Fresh insight into lending landscape

by Madison Utley17 Jan 2020

New insight into the state of the housing market and the current lending landscape as a whole has been provided by recent data from the Australian Bureau of Statistics (ABS). 

The value of new home loan commitments rose in November 2019, up 1.8% seasonally adjusted, with new owner occupier loans recording the sixth straight month of growth.

Interestingly, the lift in value of new investment lending for November outstripped that of owner occupied, with 2.2% growth compared to 1.6%.

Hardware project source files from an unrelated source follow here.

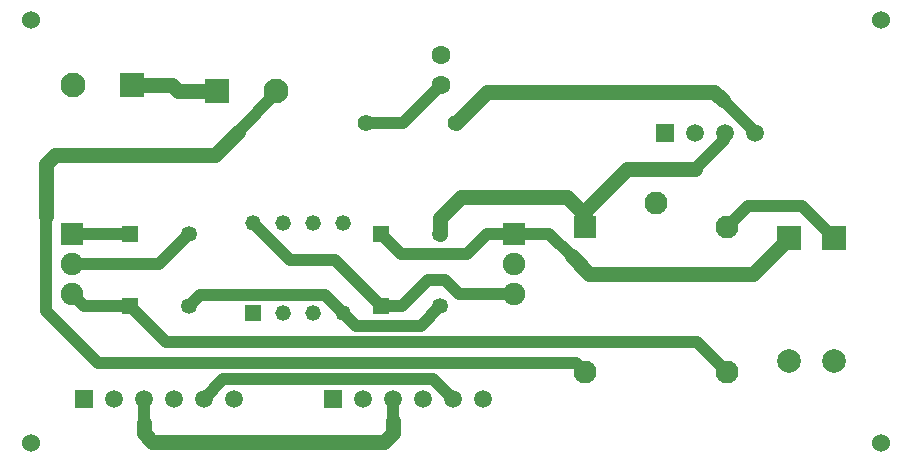
<source format=gbr>
%TF.GenerationSoftware,Altium Limited,Altium Designer,21.0.9 (235)*%
G04 Layer_Physical_Order=2*
G04 Layer_Color=16711680*
%FSLAX45Y45*%
%MOMM*%
%TF.SameCoordinates,ED2B7B90-DC9C-465B-8049-FED9E851BE10*%
%TF.FilePolarity,Positive*%
%TF.FileFunction,Copper,L2,Bot,Signal*%
%TF.Part,Single*%
G01*
G75*
%TA.AperFunction,Conductor*%
%ADD10C,1.27000*%
%ADD11C,1.01600*%
%TA.AperFunction,ComponentPad*%
%ADD13R,1.50000X1.50000*%
%ADD14C,1.50000*%
%ADD15C,2.10000*%
%ADD16R,2.10000X2.10000*%
%TA.AperFunction,WasherPad*%
%ADD17C,1.52400*%
%TA.AperFunction,ComponentPad*%
%ADD18C,1.91000*%
%ADD19R,1.91000X1.91000*%
%ADD20C,1.32080*%
%ADD21R,1.32080X1.32080*%
%ADD22C,1.40000*%
%ADD23R,1.95000X1.95000*%
%ADD24C,1.95000*%
%ADD25R,2.00000X2.00000*%
%ADD26C,2.00000*%
%ADD27C,1.60000*%
%ADD28R,1.35000X1.35000*%
%ADD29C,1.35000*%
D10*
X4104300Y3202940D02*
X6027875D01*
X6100407Y3130408D01*
X3836888Y2935529D02*
X4104300Y3202940D01*
X5284001Y2547620D02*
X5864860D01*
X4929901Y2193520D02*
X5284001Y2547620D01*
X3883643Y2308860D02*
X4781162D01*
X3706703Y1998381D02*
Y2131920D01*
X4929901Y2059981D02*
Y2160121D01*
X3706703Y2131920D02*
X3883643Y2308860D01*
X4781162D02*
X4929901Y2160121D01*
X4968434Y1661160D02*
X6350284D01*
X6657101Y1967977D01*
X4819675Y1809919D02*
X4968434Y1661160D01*
X365760Y2152256D02*
Y2592605D01*
X1268195Y236220D02*
X3232685D01*
X3307080Y310615D02*
Y416560D01*
X3232685Y236220D02*
X3307080Y310615D01*
X1193800D02*
Y401320D01*
Y310615D02*
X1268195Y236220D01*
X440155Y2667000D02*
X1795780D01*
X365760Y2592605D02*
X440155Y2667000D01*
X1795780D02*
X1993900Y2865120D01*
X1482557Y3205683D02*
X1819107D01*
X1432560Y3255681D02*
X1482557Y3205683D01*
X1099205Y3255681D02*
X1432560D01*
D11*
X3206704Y1388781D02*
X3380141D01*
X3601720Y1610360D02*
X3743366D01*
X3380141Y1388781D02*
X3601720Y1610360D01*
X3743366D02*
X3863340Y1490386D01*
X6373099Y2849281D02*
Y2857716D01*
X6100407Y3130408D02*
X6373099Y2857716D01*
X6109838Y2792598D02*
Y2840020D01*
X5864860Y2547620D02*
X6109838Y2792598D01*
Y2840020D02*
X6119099Y2849281D01*
X4819675Y1809919D02*
Y1811127D01*
X4630420Y2000382D02*
X4819675Y1811127D01*
X5877844Y1082040D02*
X6129904Y829981D01*
X1384544Y1082040D02*
X5877844D01*
X2729662Y1480820D02*
X2885201Y1325281D01*
X2988742Y1221740D02*
X3539663D01*
X1077803Y1388781D02*
X1384544Y1082040D01*
X3539663Y1221740D02*
X3706703Y1388781D01*
X2885201Y1325281D02*
X2988742Y1221740D01*
X805180Y906780D02*
X4853102D01*
X4929901Y829981D01*
X365760Y1346200D02*
X805180Y906780D01*
X365760Y1346200D02*
Y2152256D01*
X3307080Y416560D02*
Y596900D01*
X1193800Y401320D02*
Y599679D01*
X3302000Y601980D02*
X3307080Y596900D01*
X1193800Y599679D02*
X1196101Y601980D01*
X2319106Y3190326D02*
Y3205683D01*
X1993900Y2865120D02*
X2319106Y3190326D01*
X692805Y1388781D02*
X1077803D01*
X591205Y1490381D02*
X692805Y1388781D01*
X591205Y1745381D02*
X1324803D01*
X1577802Y1998381D01*
X4100962Y2000382D02*
X4330700D01*
X3931920Y1831340D02*
X4100962Y2000382D01*
X3373745Y1831340D02*
X3931920D01*
X3206704Y1998381D02*
X3373745Y1831340D01*
X3644900Y767080D02*
X3810000Y601980D01*
X1869201Y767080D02*
X3644900D01*
X1704101Y601980D02*
X1869201Y767080D01*
X2814945Y1780540D02*
X3206704Y1388781D01*
X2429942Y1780540D02*
X2814945D01*
X2123201Y2087281D02*
X2429942Y1780540D01*
X3387547Y2935529D02*
X3710701Y3258683D01*
X3074888Y2935529D02*
X3387547D01*
X1577802Y1388781D02*
X1669842Y1480820D01*
X2729662D01*
X6766037Y2237740D02*
X7035800Y1967977D01*
X6307663Y2237740D02*
X6766037D01*
X6129904Y2059981D02*
X6307663Y2237740D01*
X3863340Y1490386D02*
X4330700D01*
Y2000382D02*
X4630420D01*
X835122Y1998381D02*
X1077803D01*
X833120Y2000382D02*
X835122Y1998381D01*
X591205Y2000382D02*
X833120D01*
D13*
X688101Y601980D02*
D03*
X2794000D02*
D03*
X5611099Y2849281D02*
D03*
D14*
X942101Y601980D02*
D03*
X1196101D02*
D03*
X1450101D02*
D03*
X1704101D02*
D03*
X1958101D02*
D03*
X3048000D02*
D03*
X3302000D02*
D03*
X3556000D02*
D03*
X3810000D02*
D03*
X4064000D02*
D03*
X5865099Y2849281D02*
D03*
X6119099D02*
D03*
X6373099D02*
D03*
D15*
X2319106Y3205683D02*
D03*
X599201Y3255681D02*
D03*
D16*
X1819107Y3205683D02*
D03*
X1099205Y3255681D02*
D03*
D17*
X7439660Y3810000D02*
D03*
Y228600D02*
D03*
X238760D02*
D03*
Y3810000D02*
D03*
D18*
X4330700Y1490386D02*
D03*
Y1745381D02*
D03*
X591205Y1490381D02*
D03*
Y1745381D02*
D03*
D19*
X4330700Y2000382D02*
D03*
X591205D02*
D03*
D20*
X2885201Y2087281D02*
D03*
X2631201D02*
D03*
X2885201Y1325281D02*
D03*
X2631201D02*
D03*
X2123201Y2087281D02*
D03*
X2377201D02*
D03*
Y1325281D02*
D03*
D21*
X2123201D02*
D03*
D22*
X3074888Y2935529D02*
D03*
X3836888D02*
D03*
D23*
X4929901Y2059981D02*
D03*
D24*
Y829981D02*
D03*
X6129904D02*
D03*
Y2059981D02*
D03*
X5529900Y2259980D02*
D03*
D25*
X6657101Y1967977D02*
D03*
X7035800D02*
D03*
D26*
X6657101Y921979D02*
D03*
X7035800D02*
D03*
D27*
X3710701Y3512683D02*
D03*
Y3258683D02*
D03*
D28*
X3206704Y1388781D02*
D03*
Y1998381D02*
D03*
X1077803Y1388781D02*
D03*
Y1998381D02*
D03*
D29*
X3706703Y1388781D02*
D03*
Y1998381D02*
D03*
X1577802Y1388781D02*
D03*
Y1998381D02*
D03*
%TF.MD5,3bddc4b5ee7eefdfaaa8977d0e2711e4*%
M02*

</source>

According to Canstar group executive of financial services, Steve Mickenbecker, these figures confirm the housing market is recovering and that it does seem as if investors are actually returning to the market. 

First home buyers (FHB)

The ABS data revealed a decline in the number of loan commitments to FHBs throughout the month of November, despite the value of loans to the market section being up 2.1% over the month and almost 20% year on year.

“First home buyers are now accounting for 29.7% of new housing commitments for owner occupiers, well above levels of recent years," said Mickenbecker. 

“The 0.9% decline for the month in first home loan numbers might suggest a postponement of purchase plans as new buyers awaited the introduction of the First Home Loan Deposit Scheme."

Mickenbecker suggested the recent recovery in house prices in Sydney and Melbourne might put the brakes on FHB activity in the market. This may be further compounded by the limited scope of the government's scheme

“The number of first home loan borrowers has been hovering around 10,000 a month for quite some time, also the limit in the number of borrowers to be assisted by the First Home Loan Deposit Scheme," he said. 

"The restriction in the number of participating lenders might slow demand somewhat, but is difficult to see supply persisting through to the mid year mark."

Lenders

The ABS data also revealed a decline in the big four's command of the market for new home loans. 

“The major bank share of new lending has declined for the month, with non-ADIs also down," said Mickenbecker. 

“The majors’ loss of share has been most marked in the investment market, where perhaps relatively tighter credit standards have held them back. Contrast the other ADIs that have outperformed in investment lending.”

The data showed that it was second tier banks and other ADIs that are picking up share, marking the area to watch into 2020.